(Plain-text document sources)
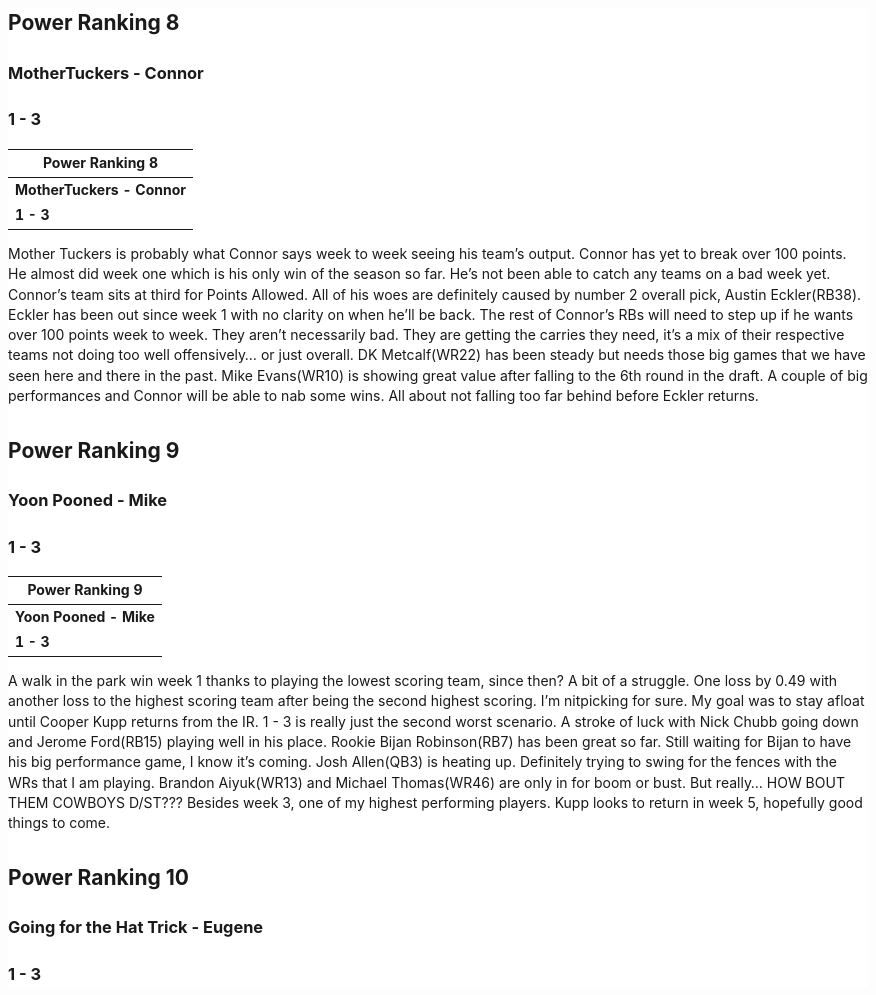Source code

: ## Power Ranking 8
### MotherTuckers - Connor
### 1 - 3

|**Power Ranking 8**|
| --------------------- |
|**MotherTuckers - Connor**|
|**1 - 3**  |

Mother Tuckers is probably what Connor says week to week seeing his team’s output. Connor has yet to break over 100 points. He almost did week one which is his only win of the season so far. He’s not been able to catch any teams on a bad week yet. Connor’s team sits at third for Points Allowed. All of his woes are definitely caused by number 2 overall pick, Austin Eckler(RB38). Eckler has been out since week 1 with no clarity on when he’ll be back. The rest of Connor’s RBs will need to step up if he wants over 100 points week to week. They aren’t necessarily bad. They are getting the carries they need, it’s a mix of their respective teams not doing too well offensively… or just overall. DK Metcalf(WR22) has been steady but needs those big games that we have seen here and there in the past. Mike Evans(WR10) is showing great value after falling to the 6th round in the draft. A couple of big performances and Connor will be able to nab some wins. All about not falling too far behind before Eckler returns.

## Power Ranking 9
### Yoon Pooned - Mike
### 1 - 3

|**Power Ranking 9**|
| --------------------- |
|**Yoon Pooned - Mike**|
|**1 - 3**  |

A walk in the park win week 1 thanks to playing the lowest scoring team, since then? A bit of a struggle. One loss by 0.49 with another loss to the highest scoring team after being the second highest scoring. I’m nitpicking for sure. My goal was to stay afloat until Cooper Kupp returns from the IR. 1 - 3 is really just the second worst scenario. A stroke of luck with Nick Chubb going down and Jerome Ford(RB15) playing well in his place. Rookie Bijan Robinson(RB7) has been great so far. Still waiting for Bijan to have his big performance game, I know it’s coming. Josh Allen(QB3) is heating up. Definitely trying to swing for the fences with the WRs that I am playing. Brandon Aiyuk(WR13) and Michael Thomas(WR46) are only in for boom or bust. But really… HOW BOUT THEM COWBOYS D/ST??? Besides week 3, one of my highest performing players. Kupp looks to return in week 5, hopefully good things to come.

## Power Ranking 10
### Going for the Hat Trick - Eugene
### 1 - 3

*About this exercise:* Show every line from the entries above in which "Ranking" appears.

*Worked solution:*
: ## Power Ranking 8
|**Power Ranking 8**|
## Power Ranking 9
|**Power Ranking 9**|
## Power Ranking 10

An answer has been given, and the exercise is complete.